Ministers and MI5 colluded in the cover-up of torture

FOLLOWING HIS detention by the Pakistani secret service in 2002 and his sale to the US for a bounty of $5,000, Binyam Mohamed lived a shadow existence, deprived of his basic human rights. Following interrogations where he was deprived of sleep, hooded and shackled he was rendered to Morocco where his torture intensified.

Ken Douglas

He was then transferred to the “Dark Prison” in Kabul and endured further torture before being held for five years at Bagram air base in Afghanistan and then Guantanamo Bay. He was then released without charge or trial.

Now – after two years of court action, numerous evasions by the security services and a succession of government ministers, including Kim Howells, David Miliband and Alan Johnson, attempting to intimidate the judiciary – the second most senior judge in the country, Lord Neuberger, has accused MI5 of a “culture of suppression” and a “worrying disregard for the truth” over this case. He subsequently withdrew these comments following pressure from the government’s barrister but has since said that he regrets doing so.

Home Secretary Alan Johnson has attacked the “ludicrous lies” being told about MI5 despite the courts turning up 42 different documents showing that the security services were aware of Binyam Mohamed’s treatment and supplied 70 questions to his interrogators.

Head of MI5 Jonathan Evans went even further and in an unprecedented public intervention implied that those who supported this case were aiding “our enemies” who will use “propaganda and campaigns to undermine our will and ability to confront them.”

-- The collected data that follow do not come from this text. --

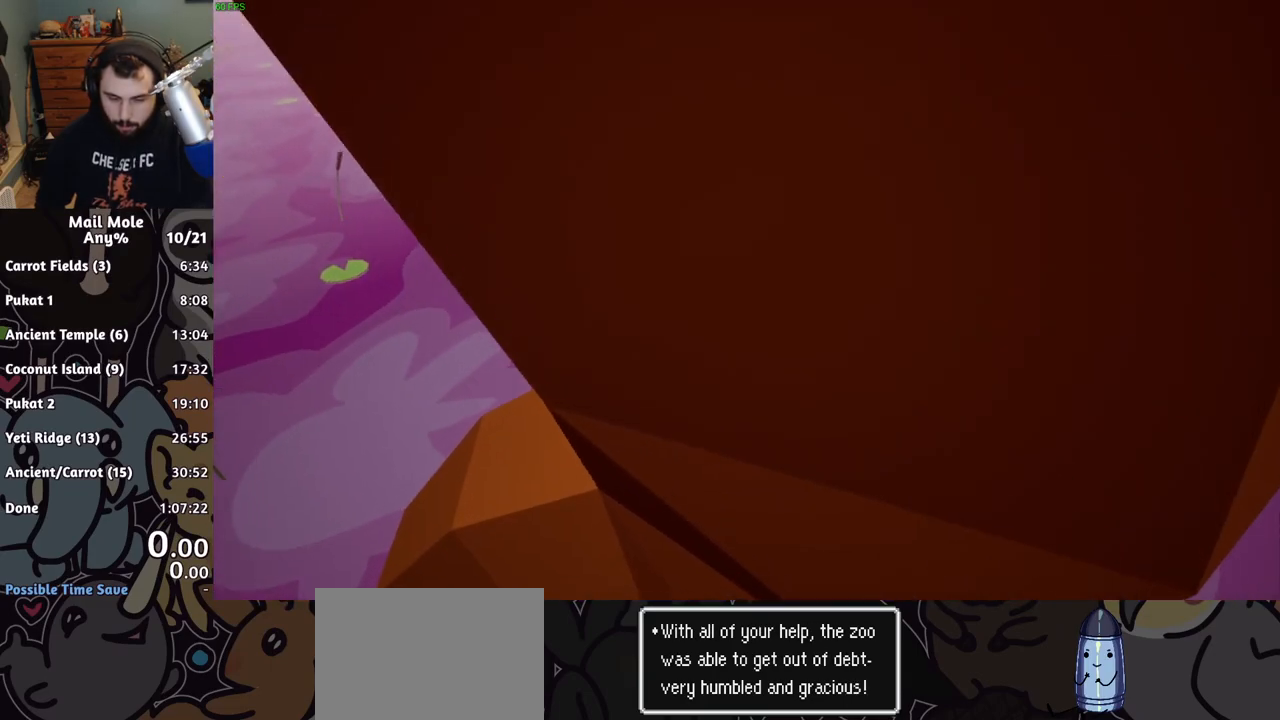
{"buttons": [], "left_stick": "right", "button_events": []}
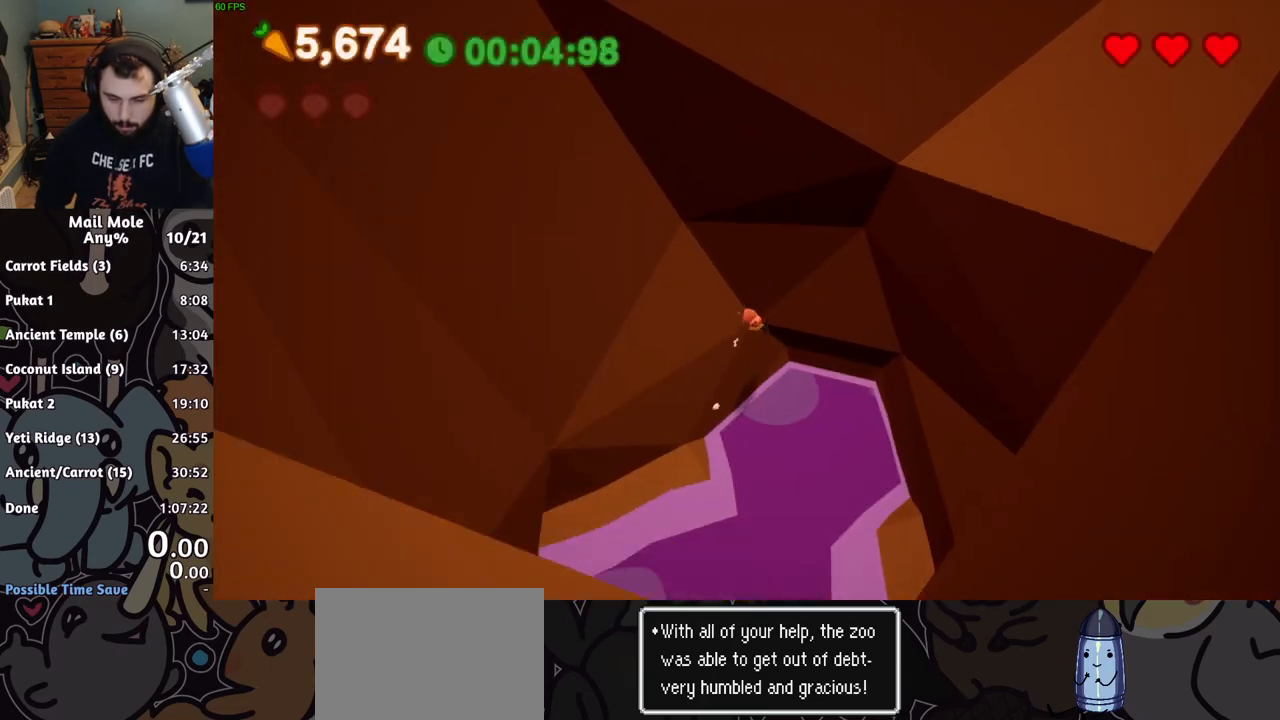
{"buttons": [], "left_stick": "down-left", "button_events": []}
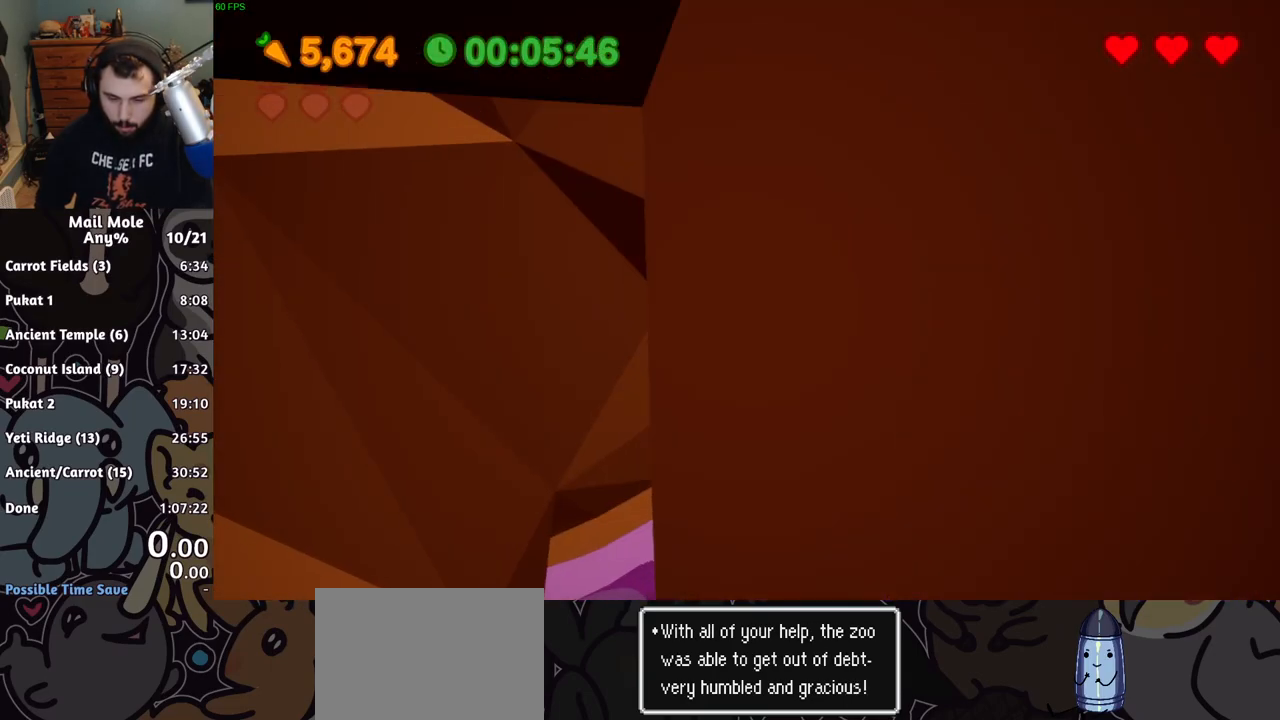
{"buttons": [], "left_stick": "down-left", "button_events": []}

The picture being painted, as with the Chilcot inquiry into the Iraq war, is of Labour government ministers colluding with state security forces and avoiding any democratic checks as they followed the lead of the right-wing neo-conservative Bush and his cabal.

Howells, Miliband and Johnson now seek to protect their own careers from the accusation that they were complicit in the torture of an innocent man; moreover there are a further 13 cases where former terror suspects are suing the government for alleged torture.

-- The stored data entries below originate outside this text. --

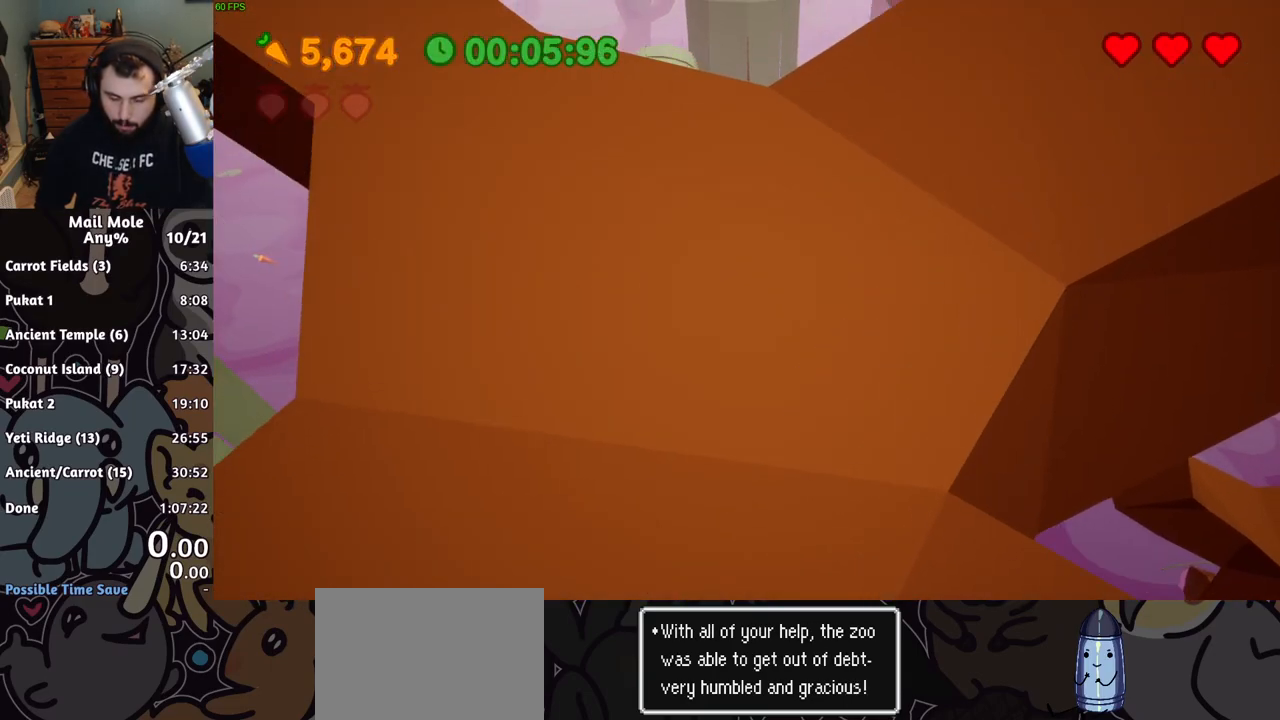
{"buttons": [], "left_stick": "down", "button_events": []}
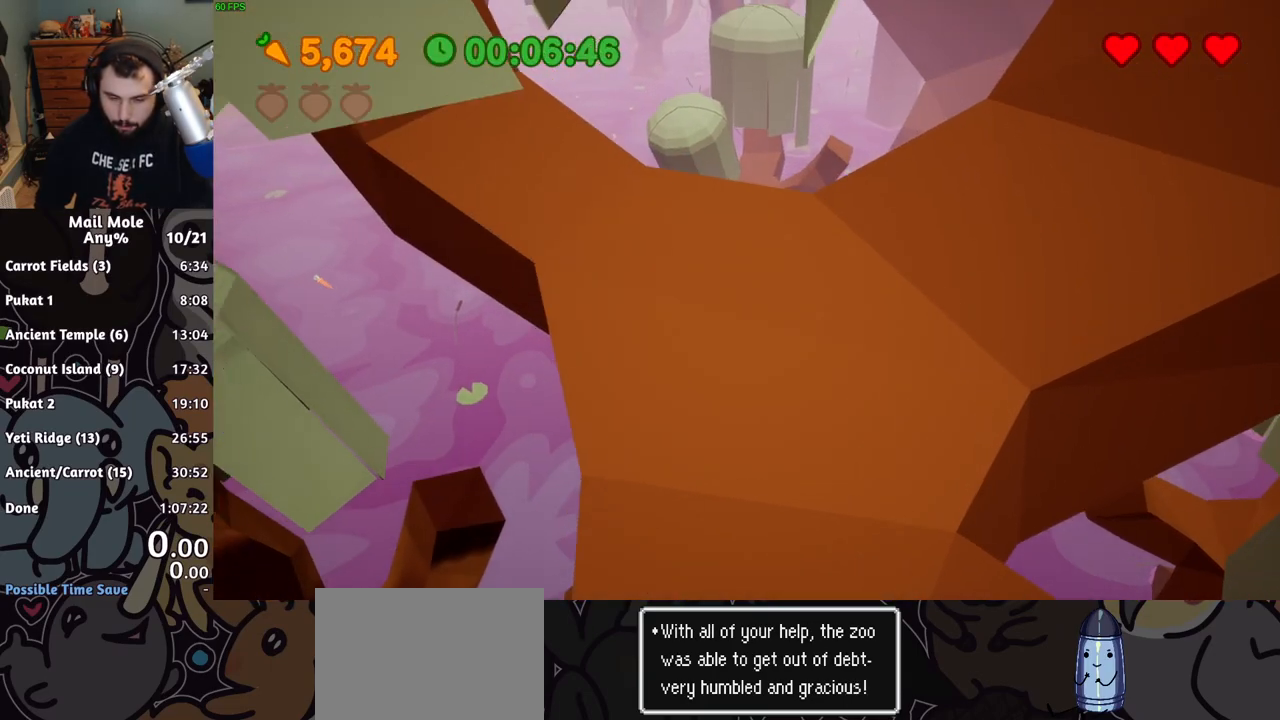
{"buttons": [], "left_stick": "down", "button_events": []}
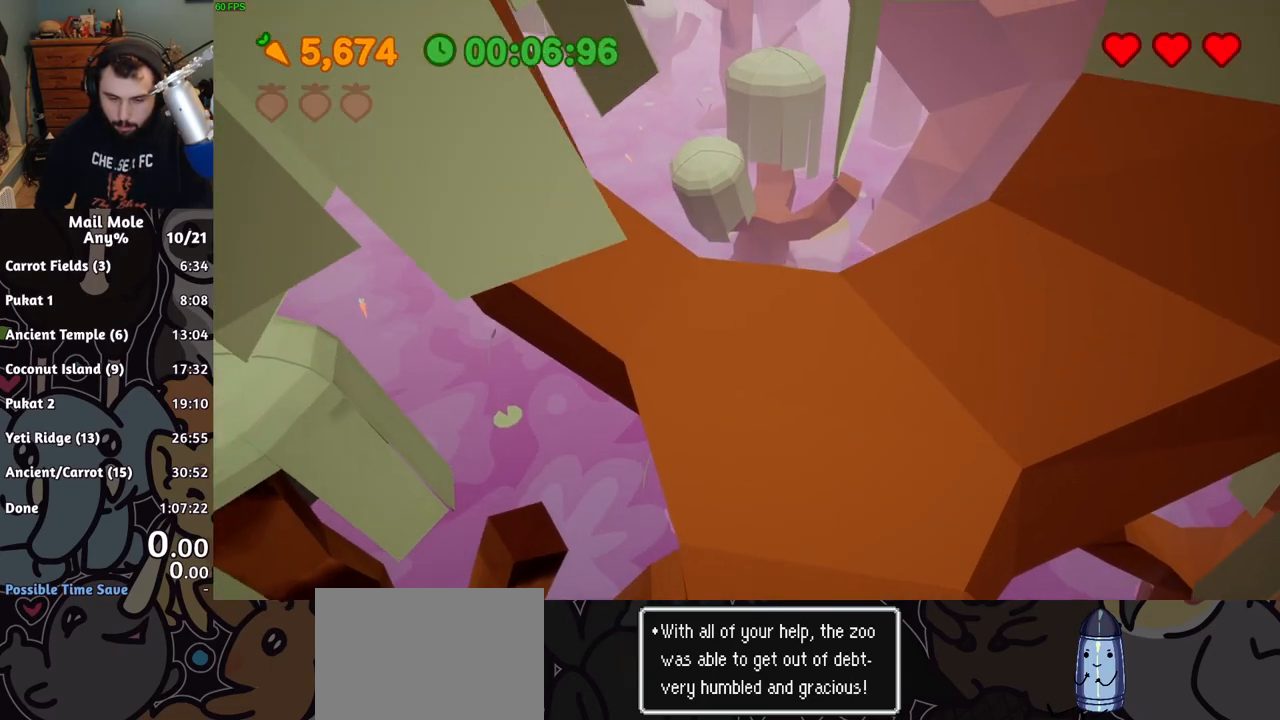
{"buttons": [], "left_stick": "down", "button_events": []}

The strategy of blatant cover-ups is a dangerous one however for the ruling class – the Financial Times points out that they run the risk of undermining the British public’s trust in the intelligence services.

This is at a time when the legitimacy of the capitalist system itself is in question due to the unfolding of the banking and financial crisis and the political system has just survived the scandal over MPs’ expenses.

In the fallout from this case an MI5 officer may even be tossed to the lions in an attempt to divert attention from the role of the politicians. However, in the absence of an organised voice for working-class people, of a new mass workers’ party, these careerist, unprincipled politicians will continue to trample on our human rights.